# [Görevler]
a - Yeryüzünün îmârıyla ilgili metinde "Yüce Yaratıcı, Hallâk" ile başlayıp "de insana verildi." sözlerine kadar giden kısmı yeniden yaz, ama "kâinat" yerine "evren" koy.
b - Yeryüzünün îmârı metninde yaratıldığı söylenen her şeyi metindeki sırasıyla listele.

# [Seçilen Bölüm]
Ara

İnsanın Asıl ve Asîl Görevi: Yeryüzünün Îmârı

İnsanın Asıl ve Asîl Görevi: Yeryüzünün Îmârı

Yüce Yaratıcı, Hallâk sıfatının tecellîsiyle melekleri ve cinleri yarattı. Varlık âleminde önce yer, sonra gök ve içindekileriyle birlikte kâinat yaratıldı. Ardından yeryüzünün halîfesi insan yaratıldı. İnsan yeryüzünde topraktan yaratıldı ve yeryüzünün halîfesi kılındı. Yeryüzünü îmar görevi de insana verildi.

# [Verilen Kayıtlar]
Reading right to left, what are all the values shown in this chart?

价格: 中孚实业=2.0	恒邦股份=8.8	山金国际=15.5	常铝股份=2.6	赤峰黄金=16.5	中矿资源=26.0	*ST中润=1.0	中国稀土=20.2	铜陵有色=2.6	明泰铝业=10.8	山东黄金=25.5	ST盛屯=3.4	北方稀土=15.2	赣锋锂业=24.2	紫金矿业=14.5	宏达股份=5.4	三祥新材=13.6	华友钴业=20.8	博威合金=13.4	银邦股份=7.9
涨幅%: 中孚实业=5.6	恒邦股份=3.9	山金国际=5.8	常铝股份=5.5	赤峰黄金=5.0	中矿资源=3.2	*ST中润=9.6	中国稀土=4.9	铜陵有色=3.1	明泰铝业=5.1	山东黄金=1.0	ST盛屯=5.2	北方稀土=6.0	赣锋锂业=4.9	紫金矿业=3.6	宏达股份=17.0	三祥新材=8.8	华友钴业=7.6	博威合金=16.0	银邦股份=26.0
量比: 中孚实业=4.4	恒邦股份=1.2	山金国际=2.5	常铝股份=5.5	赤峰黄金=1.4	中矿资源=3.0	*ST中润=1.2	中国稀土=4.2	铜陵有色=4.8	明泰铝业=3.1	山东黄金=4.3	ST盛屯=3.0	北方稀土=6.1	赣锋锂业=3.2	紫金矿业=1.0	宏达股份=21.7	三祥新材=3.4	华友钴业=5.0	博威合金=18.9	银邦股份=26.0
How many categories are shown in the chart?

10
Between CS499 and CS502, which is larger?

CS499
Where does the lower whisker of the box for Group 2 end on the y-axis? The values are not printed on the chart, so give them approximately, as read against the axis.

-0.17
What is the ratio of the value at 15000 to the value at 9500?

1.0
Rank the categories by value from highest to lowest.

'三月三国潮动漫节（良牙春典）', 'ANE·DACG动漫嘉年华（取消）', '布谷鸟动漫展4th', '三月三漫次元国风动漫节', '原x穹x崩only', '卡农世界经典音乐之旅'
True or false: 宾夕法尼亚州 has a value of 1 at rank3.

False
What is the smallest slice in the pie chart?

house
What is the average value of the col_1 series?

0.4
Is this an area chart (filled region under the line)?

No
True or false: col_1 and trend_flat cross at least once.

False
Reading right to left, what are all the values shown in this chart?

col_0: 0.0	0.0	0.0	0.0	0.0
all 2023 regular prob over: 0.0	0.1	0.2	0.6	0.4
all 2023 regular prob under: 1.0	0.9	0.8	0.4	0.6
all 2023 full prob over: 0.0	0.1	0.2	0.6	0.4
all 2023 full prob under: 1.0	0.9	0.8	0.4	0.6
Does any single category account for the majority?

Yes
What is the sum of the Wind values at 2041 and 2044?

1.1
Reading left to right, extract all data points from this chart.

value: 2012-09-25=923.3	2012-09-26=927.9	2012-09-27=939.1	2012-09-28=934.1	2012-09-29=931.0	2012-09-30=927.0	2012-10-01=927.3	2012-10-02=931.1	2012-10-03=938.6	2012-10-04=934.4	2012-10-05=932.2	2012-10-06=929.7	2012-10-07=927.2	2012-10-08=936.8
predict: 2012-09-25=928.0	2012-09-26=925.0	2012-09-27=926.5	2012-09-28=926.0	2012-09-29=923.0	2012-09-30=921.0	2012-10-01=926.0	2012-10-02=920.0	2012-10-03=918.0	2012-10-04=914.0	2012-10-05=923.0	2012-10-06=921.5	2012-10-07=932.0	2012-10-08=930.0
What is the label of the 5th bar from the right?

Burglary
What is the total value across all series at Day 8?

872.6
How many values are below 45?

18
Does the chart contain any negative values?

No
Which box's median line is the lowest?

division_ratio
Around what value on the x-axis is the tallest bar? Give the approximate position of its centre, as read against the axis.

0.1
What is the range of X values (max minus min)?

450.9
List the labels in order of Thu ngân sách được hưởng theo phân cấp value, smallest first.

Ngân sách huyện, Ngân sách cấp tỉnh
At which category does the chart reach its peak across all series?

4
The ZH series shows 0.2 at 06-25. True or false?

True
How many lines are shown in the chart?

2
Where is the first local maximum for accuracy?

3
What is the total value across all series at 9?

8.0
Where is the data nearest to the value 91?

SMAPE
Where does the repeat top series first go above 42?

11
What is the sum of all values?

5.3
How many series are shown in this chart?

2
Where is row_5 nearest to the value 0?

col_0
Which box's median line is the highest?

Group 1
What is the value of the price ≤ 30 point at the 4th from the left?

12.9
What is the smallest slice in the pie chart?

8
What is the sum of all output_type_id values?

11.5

# [Görev Yanıtları]
a -
Yüce Yaratıcı, Hallâk sıfatının tecellîsiyle melekleri ve cinleri yarattı. Varlık âleminde önce yer, sonra gök ve içindekileriyle birlikte evren yaratıldı. Ardından yeryüzünün halîfesi insan yaratıldı. İnsan yeryüzünde topraktan yaratıldı ve yeryüzünün halîfesi kılındı. Yeryüzünü îmar görevi de insana verildi.

b -
- melekler
- cinler
- yer
- gök
- kâinat
- insan